La domanda è di stretta attualità. Negli ultimi quindici anni, per esempio, la domanda di carta si è stabilizzata (o, in alcuni territori, è addirittura calata) perché i dispositivi digitali hanno soppiantato libri, giornali, riviste e anche l’abitudine di prendere appunti su un quaderno. Ciò significa, secondo alcuni studi, che entro il 2030 avremo a disposizione dai 229 ai 259 milioni di metri cubi di legno, non più necessario per la produzione di carta stessa. 

 

Come reimpiegarlo? Le categorie che vivono la maggiore ascesa sono due. La prima è il legno laminato a croce, sempre più richiesto in edilizia per applicazioni come i pavimenti, le pareti e i tetti. Garantisce infatti una buona acustica e capacità di isolamento tecnico, a fronte di un impatto in termini di CO2 decisamente più contenuto rispetto ad altri materiali da costruzione non rinnovabili. Mentre sui materiali da costruzione ingegnerizzati non sono ancora disponibili statistiche affidabili, si prospetta cha la produzione di legno laminato a croce raggiunga i 3 milioni di metri cubi entro il 2030.

 

Dall’edilizia passiamo al tessile per la seconda categoria in grande ascesa, quella delle fibre artificiali cellulosiche. Come il lyocell, ritenuto un’alternativa alla viscosa e al poliestere ma con un impatto ambientale molto limitato. Potrebbe rivelarsi esattamente quello che serve in questo momento storico in cui la produzione di cotone (estremamente esigente in termini di pesticidi e insetticidi) si avvicina al picco e, nel frattempo, il fabbisogno di fibre continua ad aumentare. Textile Exchange fa sapere che nel 2019 la produzione globale di fibre (naturali e artificiali) ha raggiunto i 111 milioni di tonnellate, letteralmente il doppio rispetto a vent’anni prima.

 

Un materiale a ridotte emissioni

Tutto ciò ha conseguenze tangibili sulla mitigazione dei cambiamenti climatici. Passando in rassegna decine di studi scientifici, il report ribadisce che l’uso di legno e derivati è generalmente associato a emissioni di gas serra inferiori rispetto a prodotti equivalenti realizzati in materiali diversi. Vero è che i tre quarti di questi studi si focalizzano sul settore delle costruzioni; si sa decisamente meno di stampa e packaging, per esempio. 

 

Oltretutto, finora queste analisi sono state condotte prevalentemente sul legno tagliato nei Paesi del nord Europa e del nord America.
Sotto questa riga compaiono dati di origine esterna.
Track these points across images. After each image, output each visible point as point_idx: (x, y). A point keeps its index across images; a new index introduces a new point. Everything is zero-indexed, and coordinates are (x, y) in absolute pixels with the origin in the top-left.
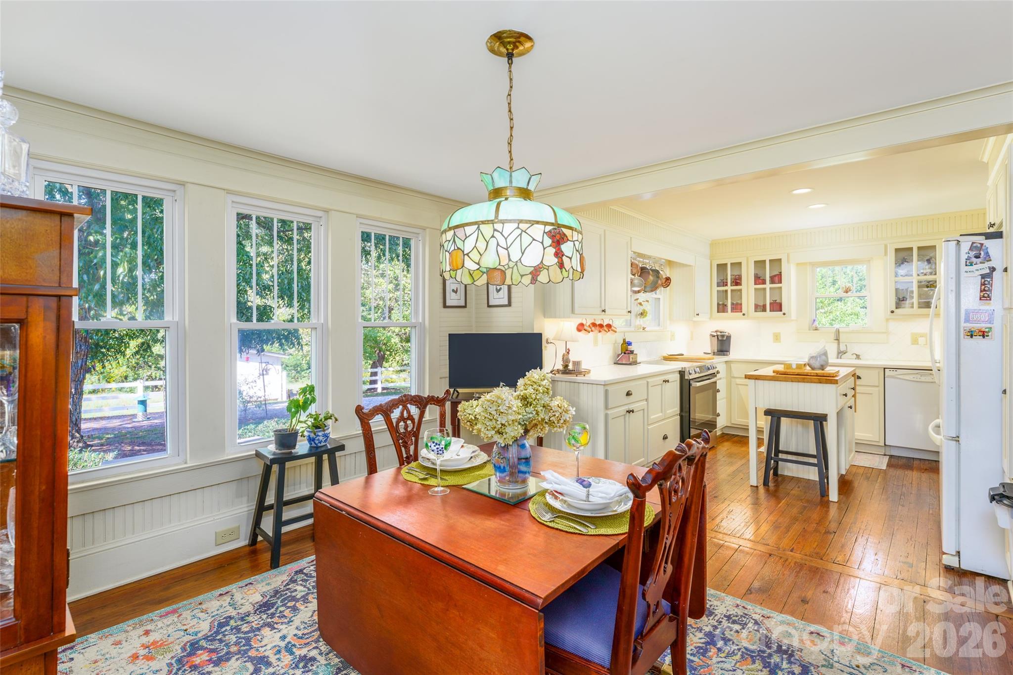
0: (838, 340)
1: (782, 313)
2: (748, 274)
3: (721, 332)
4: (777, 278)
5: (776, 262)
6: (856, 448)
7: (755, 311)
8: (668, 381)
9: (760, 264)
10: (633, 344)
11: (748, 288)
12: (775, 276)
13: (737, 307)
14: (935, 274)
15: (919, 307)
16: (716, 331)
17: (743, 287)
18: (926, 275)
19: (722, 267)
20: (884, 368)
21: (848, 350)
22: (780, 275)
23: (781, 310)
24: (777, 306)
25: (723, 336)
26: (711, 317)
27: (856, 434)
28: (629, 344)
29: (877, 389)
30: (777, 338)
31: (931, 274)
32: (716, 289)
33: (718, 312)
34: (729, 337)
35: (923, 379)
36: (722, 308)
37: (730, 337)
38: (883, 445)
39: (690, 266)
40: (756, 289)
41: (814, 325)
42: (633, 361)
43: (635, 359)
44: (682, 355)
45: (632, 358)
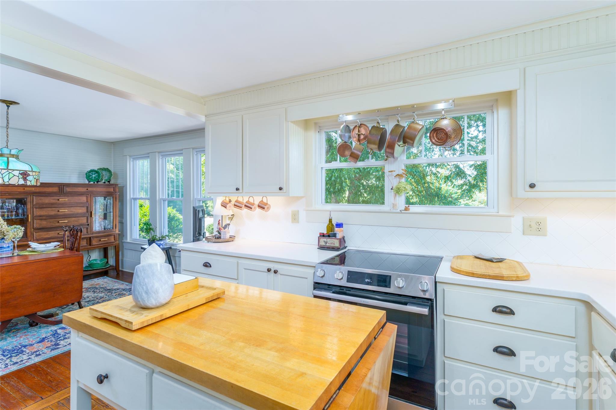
28: (339, 225)
42: (326, 246)
43: (334, 244)
44: (500, 261)
45: (324, 241)
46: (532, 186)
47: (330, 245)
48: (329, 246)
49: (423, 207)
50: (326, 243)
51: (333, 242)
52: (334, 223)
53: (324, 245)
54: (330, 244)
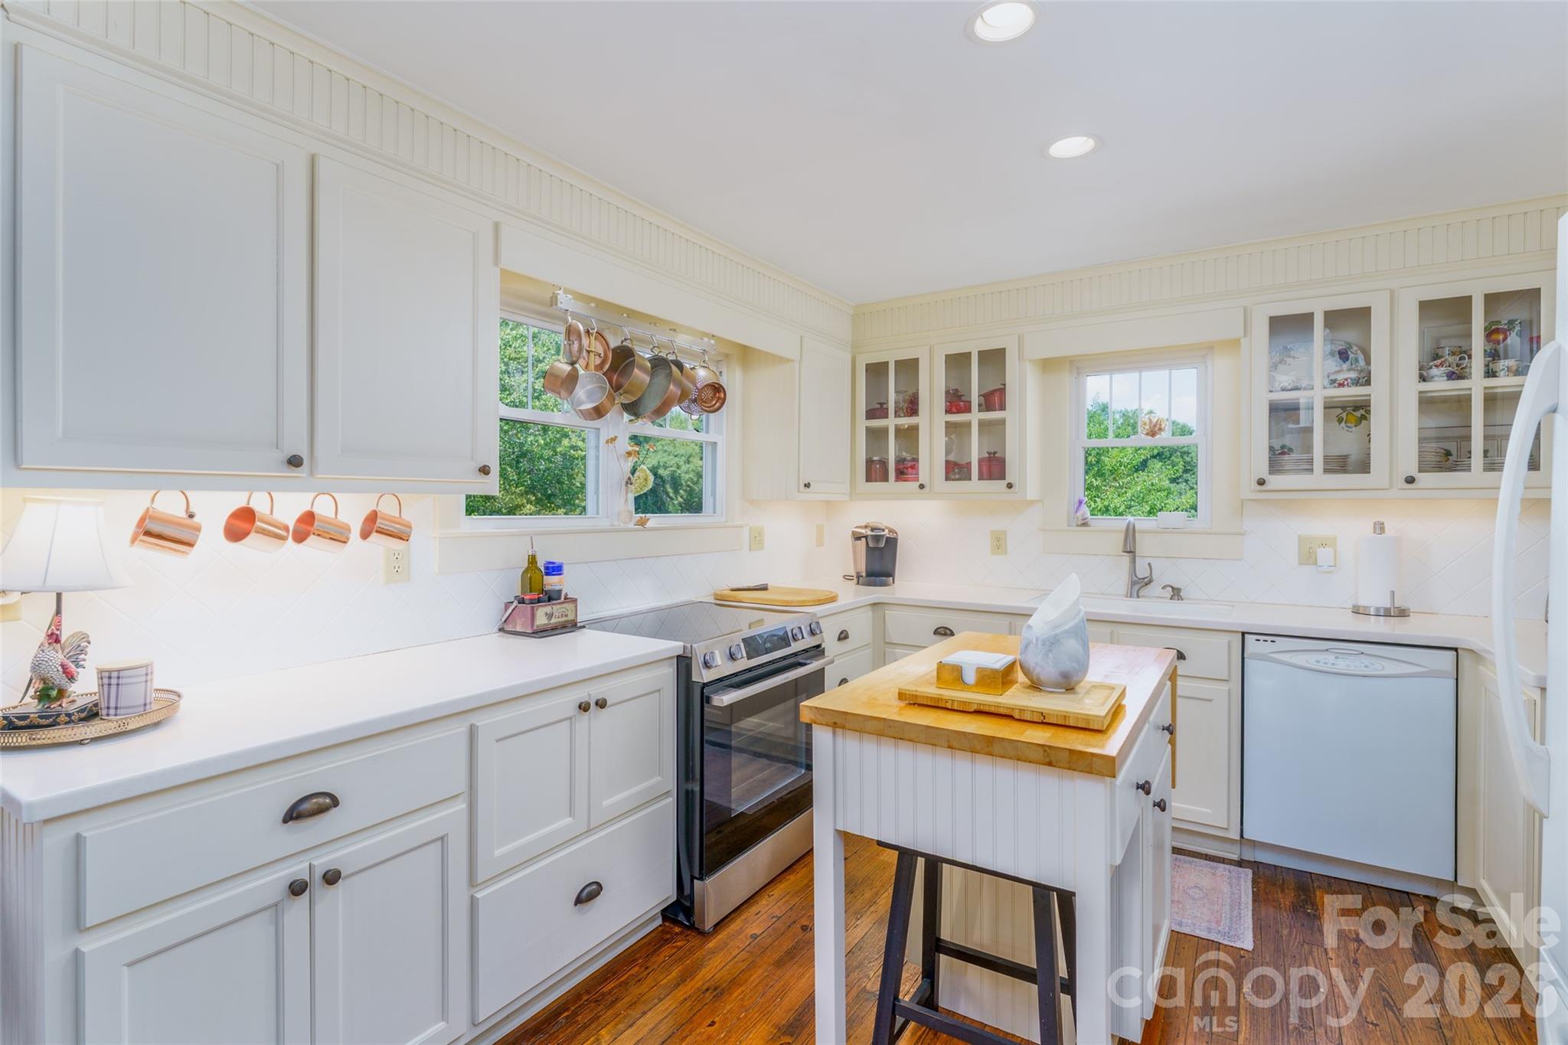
0: (1131, 552)
1: (1004, 483)
2: (932, 386)
3: (873, 530)
4: (994, 399)
5: (994, 359)
6: (1173, 839)
7: (947, 479)
8: (601, 704)
9: (957, 362)
10: (565, 569)
11: (932, 421)
12: (993, 392)
13: (906, 470)
14: (1368, 383)
15: (1326, 471)
16: (866, 527)
17: (921, 420)
18: (1341, 385)
19: (876, 371)
20: (1243, 634)
21: (1154, 577)
22: (1002, 391)
23: (1002, 477)
24: (994, 467)
25: (877, 538)
26: (853, 494)
27: (1173, 804)
28: (554, 569)
29: (1225, 687)
30: (999, 543)
31: (1356, 383)
32: (863, 424)
33: (869, 479)
34: (892, 543)
35: (1342, 665)
36: (875, 471)
37: (895, 540)
38: (1238, 838)
39: (788, 361)
40: (948, 425)
41: (1079, 514)
42: (550, 624)
43: (566, 616)
44: (764, 588)
45: (547, 614)
46: (807, 485)
47: (559, 620)
48: (556, 623)
49: (656, 519)
50: (550, 616)
51: (563, 610)
52: (541, 565)
53: (545, 625)
54: (558, 617)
È lecito immaginare che intervenire sulle foreste primarie dell’Amazzonia o dell’Africa abbia un impatto diverso, poiché esse fungono da carbon sink (serbatoi naturali di CO2).

 

Insomma, ben vengano i prodotti in legno, purché su ciascuno di essi si conduca un’analisi dettagliata dell’impatto ambientale lungo l’intero ciclo di vita (in gergo si parla di LCA, life cycle assessment). E purché le foreste siano gestite in modo sostenibile, bilanciando gli interessi economici con la tutela del territorio, della biodiversità e della popolazione locale. Trovando così il giusto bilanciamento tra tutti i servizi ecosistemici.